Saving up an emergency fund can be a tricky endeavor, especially when you have so many other financial goals to meet and bills to pay off.
Solos Advisor knows that there are many questions people ask such as:
How do you know how much money to set aside? How long will it take to reach your savings goal?
In this guide, we’ll walk you through the steps of calculating how much you need to save and also help you figure out ways to put more money into your rainy-day fund each month.
Begin with an Emergency Fund
Of course, setting up an emergency fund is probably one of your top priorities if you’re saving money. But how much do you need in your rainy-day fund and what should it include?
The most common advice is to put away three to six months’ worth of living expenses.
But that might not be realistic for everyone.
If you don’t have enough saved up, then consider cutting costs by lowering your retirement savings contribution or canceling cable to free up more cash.
Whatever it takes to make room in your budget for at least three months of living expenses! This will help keep your stress levels down and give you a little breathing room should an emergency arise.
Add Regularly, Minimize Fees
The easiest way to build up your rainy-day fund is to add money on a regular basis and let compound interest do most of the work.
If you make it easy on yourself, you’ll rarely ever need to touch it, but if something unexpected comes up, you’ll have cash ready and waiting.
Ideally, saving in an FDIC-insured account that pays some sort of interest rate; even just 1% will help shave off hundreds or thousands of dollars over time.
Always minimize fees:
For example, there’s no reason to go with a high yield savings account that charges monthly fees if you don’t plan on touching your rainy day fund anytime soon.
Instead, go with one that doesn’t have any minimum balance requirements or hidden costs.
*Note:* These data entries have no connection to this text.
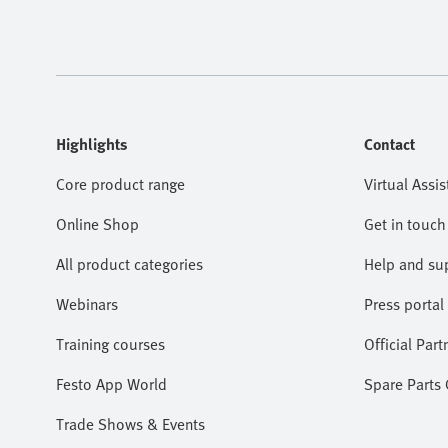
Highlights
Contact
Core product range
Virtual Assis
Online Shop
Get in touch
All product categories
Help and su
Webinars
Press portal
Training courses
Official Part
Festo App World
Spare Parts
Trade Shows & Events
What to Include in Your Emergency Fund
One of your top priorities should be establishing an emergency fund. Here’s what you need to know to build one.
An emergency fund isn’t meant as an extra stash of cash.
It should cover your expenses for three to six months, depending on your needs.
That’s why it’s important that any money designated toward an emergency fund is separate from other accounts and can be accessed quickly in case of dire financial need.
While some people like to keep their emergency savings in cash (either in a checking or savings account), others prefer investments that can grow over time, while still being accessible on short notice.
While there are no hard-and-fast rules when it comes to how you manage your rainy-day fund, experts recommend including:
Three months of living expenses:
Experts say that three months’ worth of living expenses is ideal. This will cover most emergencies and ensure that you don’t run out of money if you lose your job or encounter another financial crisis.
An additional six months’ worth of savings:
Experts also suggest having an additional six months’ worth of savings in case unemployment lasts longer than expected.
It’s also important to keep in mind that if you have debt payments (such as student loans), credit card bills, or other recurring monthly payments, these should be factored into your emergency fund amount.
Why You Need an Emergency Fund
Your rainy day fund is your just-in-case savings account. It should cover any unexpected expenses or emergencies.
The goal is to make sure you don’t go into debt when something happens outside of your control.
Things like medical bills from an accident, surprise home repairs, or losing your job and having to pay for unemployment.
Experts suggest setting aside enough money so that if you lose your job and had to live off of your rainy day fund for 6 months, you’d still be able to cover all of your expenses—and then some.
Saving Without Making Sacrifices
When it comes to saving money, we often think about how to do it without any sacrifices.
But in reality, there are some things you just can’t cut out of your budget.
Instead of focusing on eliminating everything that costs money, look at ways to create small wins in certain areas where you can free up more funds for savings and take steps that don’t require as much sacrifice.
By focusing on creating these small wins, you should be able to increase your savings while also reducing some other expenses.
Final Thoughts
With savings as a priority, you can put your rainy-day fund to work for you.
If you’re saving up for an emergency or other financial goal, don’t forget about compound interest and the time value of money:
Your money will grow over time—if it’s invested wisely—and that growth will make it easier to reach your goal.
Time is working against you, so take these steps before it’s too late:
Choose what method is best for you to save regularly (Saving on payday is ideal because it forces discipline and ensures you won’t dip into those funds.)
Take advantage of compounding interest by investing any extra cash in a high-interest savings account such as CDs. This money is also easily available if there ever was an unexpected expense or opportunity.